Вопрос был некорректен, последний раз Шибаев дрался два года назад, так случилось…
Алик схватил его распухшую и посиневшую руку, охнул и потащил друга в ванную. Открутил холодную воду и сунул руку под струю.
– Что случилось? Это… «дачное» дело?
– Нет. Просто ударился, – ответил Шибаев, чувствуя себя глупо от собственной пацанской выходки – истерику он закатил! Салага!
– Врешь! Подрался! – Не умея драться сам, Алик всегда живо интересовался подвигами Шибаева.
– Да нет…
– А что?
– Черт его знает! Понимаешь, смысла нет!
– В чем нет смысла? – Брови Алика взметнулись кверху.
– Ни в чем! В жизни… Ни в чем.
Шибаев всегда был сдержан, о себе говорил мало или вовсе не говорил, а тем более не трепался беспредметно за жизнь и ее смысл, в отличие от Алика, который любил пофилософствовать. Но сейчас, держа руку под холодной водой и сидя на крышке унитаза напротив Алика, усевшегося на край ванны, он вдруг почувствовал желание выговориться. Выплеснуться. «Выпустить пар», – как говорил его бывший коллега по работе по прозвищу Тротил. Освободиться. Исповедаться и получить отпущение грехов. Сильный Шибаев искал утешения у хлипкого Алика. Бывает и так. В каком-то смысле Алик был сильнее его – таких, как Дрючин, нельзя сломать в силу их гибкости. А таких, как Шибаев, сломать можно. Правда, трудно.
– Конечно, нет, – согласился Алик. – Смысла нет, а есть процесс. И сопутствующий ему смысл. А космического смысла, одного на всех, – нет!
– Какой процесс? – Шибаев непонимающе уставился на адвоката.
– Просто процесс. Любой. Ты чистишь зубы – это процесс. Трамвай едет – это тоже процесс. Какой смысл? Здоровые зубы и возить пассажиров. Смысл есть там, где есть процесс, понимаешь? Нет процесса – нет смысла. Тут главное не прерывать процесса, понимаешь? Не слетать с нарезки, а пилить, пилить, пилить до посинения!

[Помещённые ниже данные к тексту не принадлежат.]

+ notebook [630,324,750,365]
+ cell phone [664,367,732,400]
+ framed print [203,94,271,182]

– А если… если от процесса с души воротит?
– Все время?
– Что все время?
– Воротит! Все время?
– Не все, – вынужден был признать Шибаев, которого выкладки приятеля зачастую ставили в тупик.

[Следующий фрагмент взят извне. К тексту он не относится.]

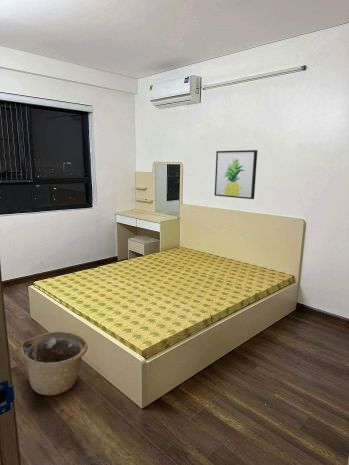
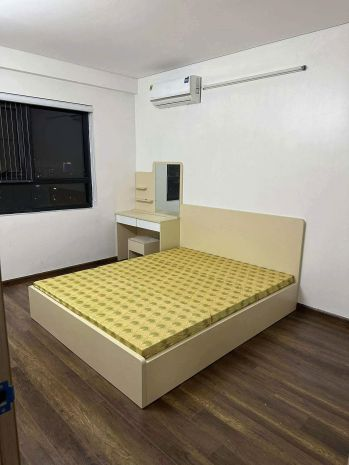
- wall art [214,149,258,200]
- basket [20,330,89,396]
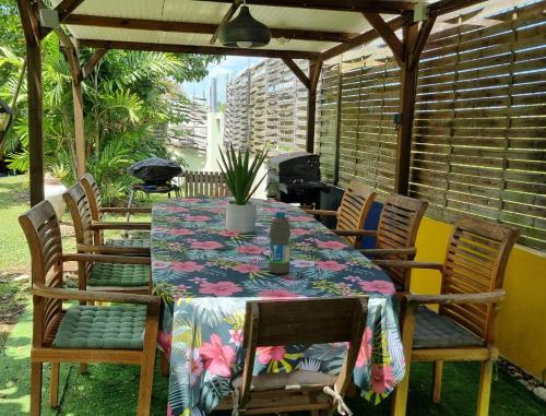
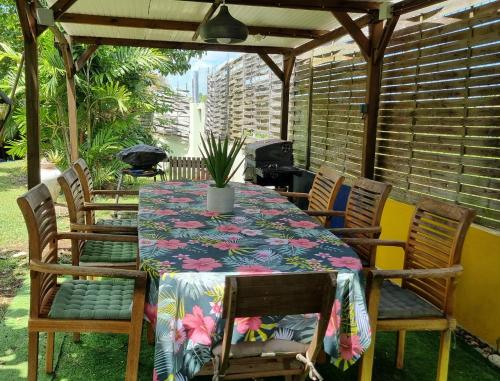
- water bottle [268,211,292,275]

– Вот видишь! – обрадовался Алик. – Не все время. А если воротит, меняй процесс. Кстати, я купил коньяк. А то водка уже надоела. И мяса!
Шибаев рассмеялся. Сжал здоровой рукой плечо Алика, ощутил под пальцами хрупкие кости.
– Так почему же они дрались?
– Кто?
– Выжившие после смерти!
– Кто? – Алик непонимающе смотрел на него.
– Ну, в твоем кино!
– А! Вечные фишки – кто крутее, кому сапог целовать, отдай!
– А женщины выжили? Или одни мужики?
– Выжили.
– На всех хватило?
– Интересная мысль, – задумался Алик. – Не на всех.
– А ты говоришь…
– Думаешь, из-за них? Я вообще-то не досмотрел.
– А из-за кого? Они как катализатор.
– Катализатор? – Алик наморщил лоб. Неразговорчивый Шибаев тоже иногда выдавал такое, что ставило его в тупик.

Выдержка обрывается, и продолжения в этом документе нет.